Steve Waters often tackles subjects in areas where other playwrights fear to tread and his latest play is no exception. Immigration and exploitation are set to the soundtrack of Led Zeppelin in Fast Labour, an uncomfortable look at a hidden population of people living in our country today. Charlotte Marshall was in the first night audience at Hampstead theatre.
Opening in a fish factory, another nameless worker recently smuggled in from another nameless country is initiated into life where contracts are never seen and papers are never in order. However, Victor (Craig Kelly), previously the manager of his own sausage factory in Ukraine, is not just another worker happy to stay at the bottom of the economic food chain, taking direction from the unethical and sanctimonious Grimmer (Mark Jax).
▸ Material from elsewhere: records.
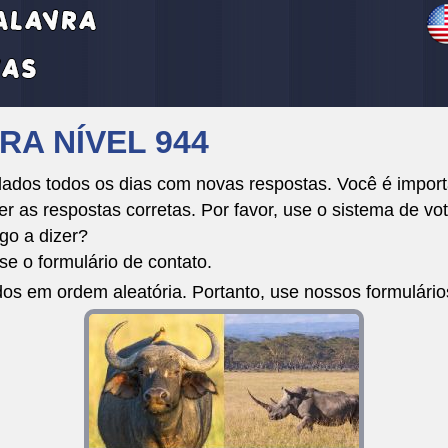
RA NÍVEL 944
dos todos os dias com novas respostas. Você é importa
r as respostas corretas. Por favor, use o sistema de vot
go a dizer?
e o formulário de contato.
dos em ordem aleatória. Portanto, use nossos formulári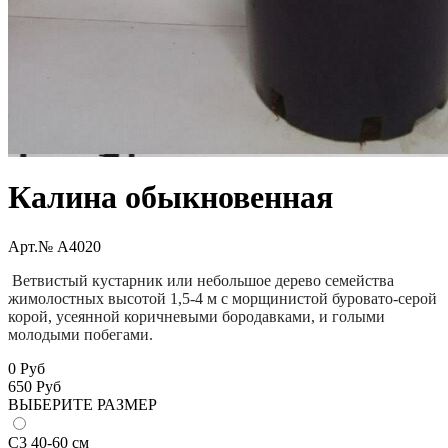
Калина обыкновенная
Арт.№ A4020
Ветвистый кустарник или небольшое дерево семейства
жимолостных высотой 1,5-4 м с морщинистой буровато-серой
корой, усеянной коричневыми бородавками, и голыми
молодыми побегами.
0 Руб
650
Руб
ВЫБЕРИТЕ РАЗМЕР
С3 40-60 см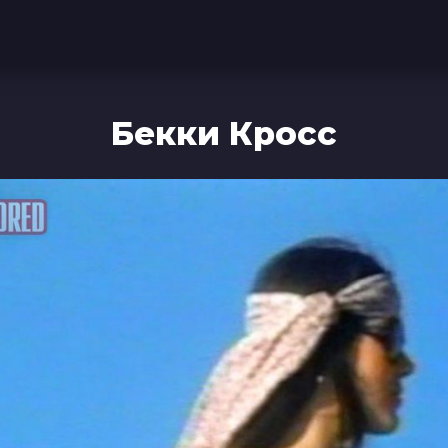
Бекки Кросс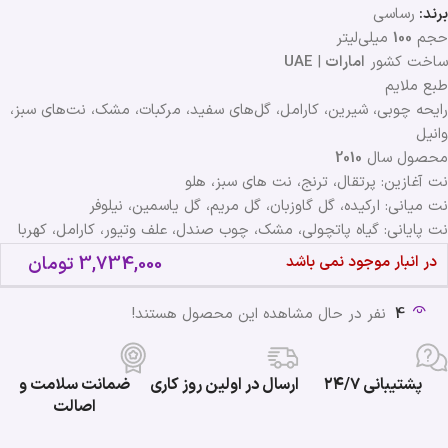
برند:
رساسی
حجم
100
میلی‌لیتر
ساخت کشور
امارات
|
UAE
طبع ملایم
رایحه چوبی، شیرین، کارامل، گل‌های سفید، مرکبات، مشک، نت‌های سبز،
وانیل
محصول سال
2010
نت آغازین: پرتقال، ترنج، نت های سبز، هلو
نت میانی: ارکیده، گل گاوزبان، گل مریم، گل یاسمین، نیلوفر
نت پایانی: گیاه پاتچولی، مشک، چوب صندل، علف وتیور، کارامل، کهربا
در انبار موجود نمی باشد
3,734,000
تومان
4
نفر در حال مشاهده این محصول هستند!
پشتیبانی ۲۴/۷
ارسال در اولین روز کاری
ضمانت سلامت و
اصالت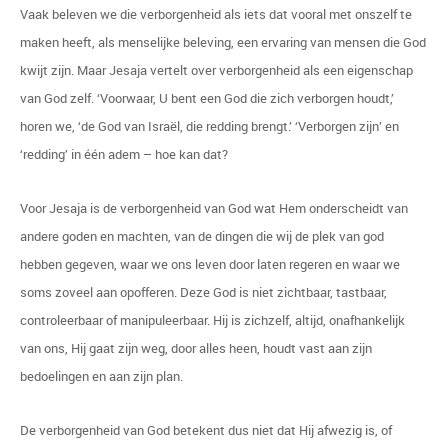
Vaak beleven we die verborgenheid als iets dat vooral met onszelf te
maken heeft, als menselijke beleving, een ervaring van mensen die God
kwijt zijn. Maar Jesaja vertelt over verborgenheid als een eigenschap
van God zelf. ‘Voorwaar, U bent een God die zich verborgen houdt,’
horen we, ‘de God van Israël, die redding brengt.’ ‘Verborgen zijn’ en
‘redding’ in één adem – hoe kan dat?
Voor Jesaja is de verborgenheid van God wat Hem onderscheidt van
andere goden en machten, van de dingen die wij de plek van god
hebben gegeven, waar we ons leven door laten regeren en waar we
soms zoveel aan opofferen. Deze God is niet zichtbaar, tastbaar,
controleerbaar of manipuleerbaar. Hij is zichzelf, altijd, onafhankelijk
van ons, Hij gaat zijn weg, door alles heen, houdt vast aan zijn
bedoelingen en aan zijn plan.
De verborgenheid van God betekent dus niet dat Hij afwezig is, of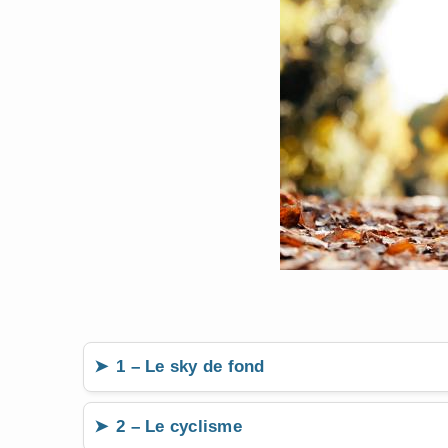
1 – Le sky de fond
2 – Le cyclisme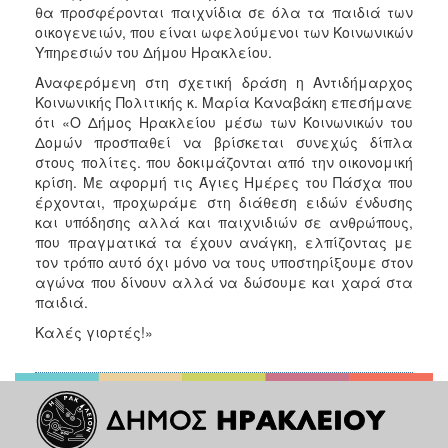
θα προσφέρονται παιχνίδια σε όλα τα παιδιά των
Ξενώνας
οικογενειών, που είναι ωφελούμενοι των Κοινωνικών
Φιλοξενίας
Υπηρεσιών του Δήμου Ηρακλείου.
Γυναικών
Αναφερόμενη στη σχετική δράση η Αντιδήμαρχος
Κέντρο
Κοινωνικής Πολιτικής κ. Μαρία Καναβάκη επεσήμανε
Κοινότητας
ότι «Ο Δήμος Ηρακλείου μέσω των Κοινωνικών του
Δομών προσπαθεί να βρίσκεται συνεχώς δίπλα
Κοινωνικό
στους πολίτες. που δοκιμάζονται από την οικονομική
Φαρμακείο
κρίση. Με αφορμή τις Άγιες Ημέρες του Πάσχα που
Κοινωνικό
έρχονται, προχωράμε στη διάθεση ειδών ένδυσης
Παντοπωλείο
και υπόδησης αλλά και παιχνιδιών σε ανθρώπους,
που πραγματικά τα έχουν ανάγκη, ελπίζοντας με
Ισότητα
τον τρόπο αυτό όχι μόνο να τους υποστηρίξουμε στον
των
αγώνα που δίνουν αλλά να δώσουμε και χαρά στα
Φύλων
παιδιά.
Υγεία
Καλές γιορτές!»
Αυτόματοι
Απινιδωτές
After weeks of gutting fish, pulling weeds and picking carrots, he devises a plan to start his own immigrant labour business in an attempt to counteract the despicable manner in which the workers are expected to live, giving up even basic human rights for the slim chance of a better life.
Just a few months after setting up new business Fast Labour with his Scottish lover – the young and impressionable Anita, and fellow immigrants Alexei and Andrius, their turnover is exceeding £100,000. But Victor, transformed from dirty Adidas tracksuits to sleazy suits, soon forgets the roots of his cause and the people looking to him for hope become simply a means to an end.
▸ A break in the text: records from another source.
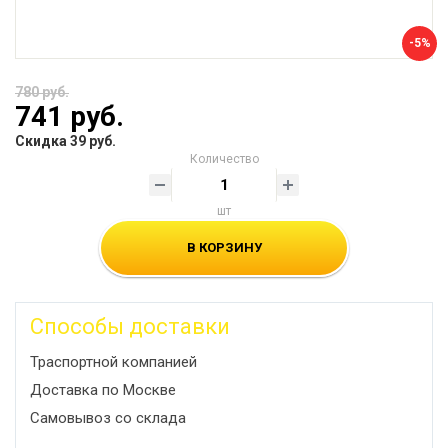
-5%
780 руб.
741 руб.
Скидка 39 руб.
Количество
шт
В КОРЗИНУ
Способы доставки
Траспортной компанией
Доставка по Москве
Самовывоз со склада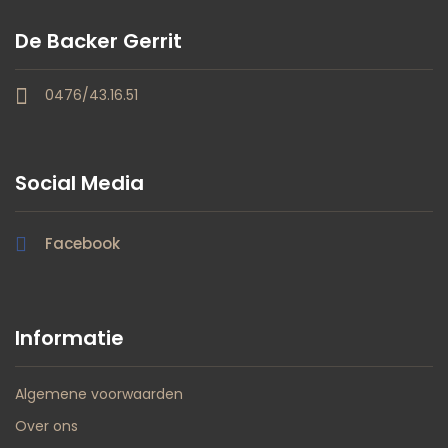
De Backer Gerrit
0476/43.16.51
Social Media
Facebook
Informatie
Algemene voorwaarden
Over ons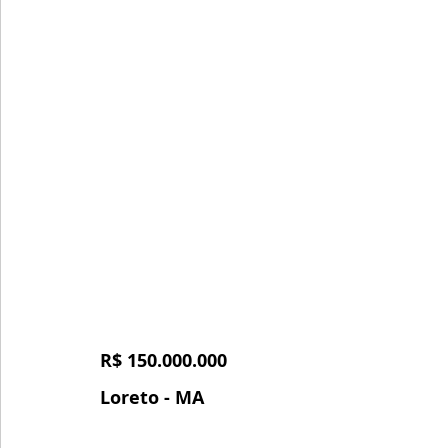
R$ 150.000.000
Loreto - MA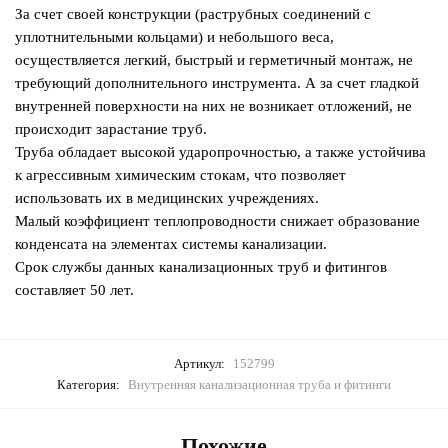
За счет своей конструкции (раструбных соединений с
уплотнительными кольцами) и небольшого веса,
осуществляется легкий, быстрый и герметичный монтаж, не
требующий дополнительного инструмента. А за счет гладкой
внутренней поверхности на них не возникает отложений, не
происходит зарастание труб.
Труба обладает высокой ударопрочностью, а также устойчива
к агрессивным химическим стокам, что позволяет
использовать их в медицинских учреждениях.
Малый коэффициент теплопроводности снижает образование
конденсата на элементах системы канализации.
Срок службы данных канализационных труб и фитингов
составляет 50 лет.
Артикул:
152799
Категория:
Внутренняя канализационная труба и фитинги
Похожие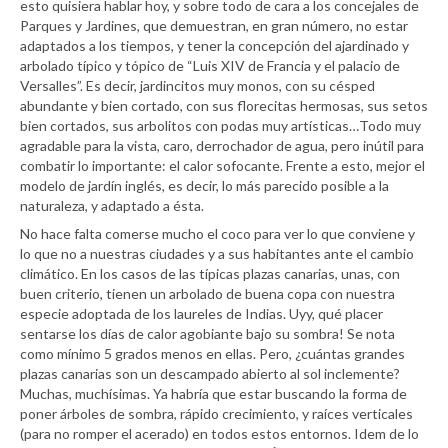
esto quisiera hablar hoy, y sobre todo de cara a los concejales de
Parques y Jardines, que demuestran, en gran número, no estar
adaptados a los tiempos, y tener la concepción del ajardinado y
arbolado típico y tópico de “Luis XIV de Francia y el palacio de
Versalles”. Es decir, jardincitos muy monos, con su césped
abundante y bien cortado, con sus florecitas hermosas, sus setos
bien cortados, sus arbolitos con podas muy artísticas…Todo muy
agradable para la vista, caro, derrochador de agua, pero inútil para
combatir lo importante: el calor sofocante. Frente a esto, mejor el
modelo de jardín inglés, es decir, lo más parecido posible a la
naturaleza, y adaptado a ésta.
No hace falta comerse mucho el coco para ver lo que conviene y
lo que no a nuestras ciudades y a sus habitantes ante el cambio
climático. En los casos de las típicas plazas canarias, unas, con
buen criterio, tienen un arbolado de buena copa con nuestra
especie adoptada de los laureles de Indias. Uyy, qué placer
sentarse los días de calor agobiante bajo su sombra! Se nota
como mínimo 5 grados menos en ellas. Pero, ¿cuántas grandes
plazas canarias son un descampado abierto al sol inclemente?
Muchas, muchísimas. Ya habría que estar buscando la forma de
poner árboles de sombra, rápido crecimiento, y raíces verticales
(para no romper el acerado) en todos estos entornos. Idem de lo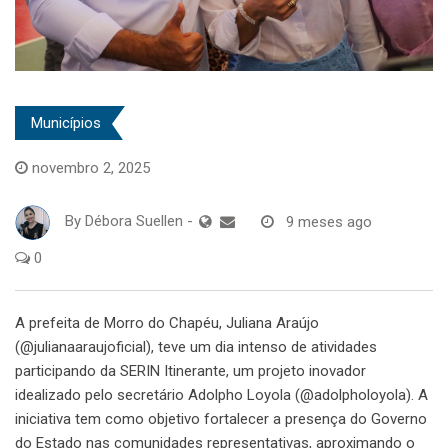
Municípios
novembro 2, 2025
By
Débora Suellen
-
9 meses ago
0
A prefeita de Morro do Chapéu, Juliana Araújo
(@julianaaraujoficial), teve um dia intenso de atividades
participando da SERIN Itinerante, um projeto inovador
idealizado pelo secretário Adolpho Loyola (@adolpholoyola). A
iniciativa tem como objetivo fortalecer a presença do Governo
do Estado nas comunidades representativas, aproximando o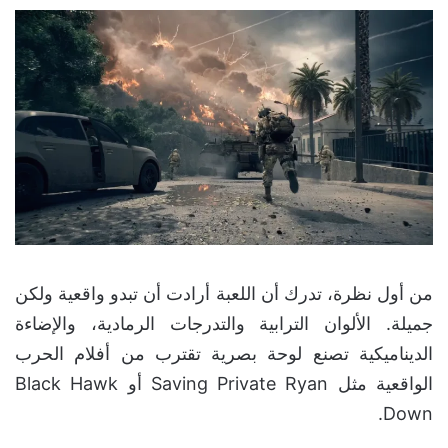
من أول نظرة، تدرك أن اللعبة أرادت أن تبدو واقعية ولكن
جميلة. الألوان الترابية والتدرجات الرمادية، والإضاءة
الديناميكية تصنع لوحة بصرية تقترب من أفلام الحرب
الواقعية مثل Saving Private Ryan أو Black Hawk
Down.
Waters paints no heroes in this play – Victor begins as a figure of potential change and growth for the horrific conditions and lives the immigrants working for Grimmer experience, but becomes seduced by money and status, trapping him into the system he so despised. Anita (Kirsty Stuart), who declares herself time and time “to have no criminal potential”, is seemingly a coward who consciously makes the decision to play ignorant to the consequences of her involvement, happy to believe what she would like to be true in order to be a part of something.
Fast Labour is cleverly staged with three screens continually playing films by Simon Daw and Mic Pool, transforming the action from the fields of East Anglia to the side of the motorway, changing the pace and atmosphere of the play. Along the front of the stage is a bed of soil, a constant reminder of the back breaking labour at the centre of the story and the luxury gardens of the people happy to make money from them.
Waters’s play creates an unsettling look at a very real situation in Britain today, offering no solution or judgement, only leaving the audience to reflect if ignorance really is bliss.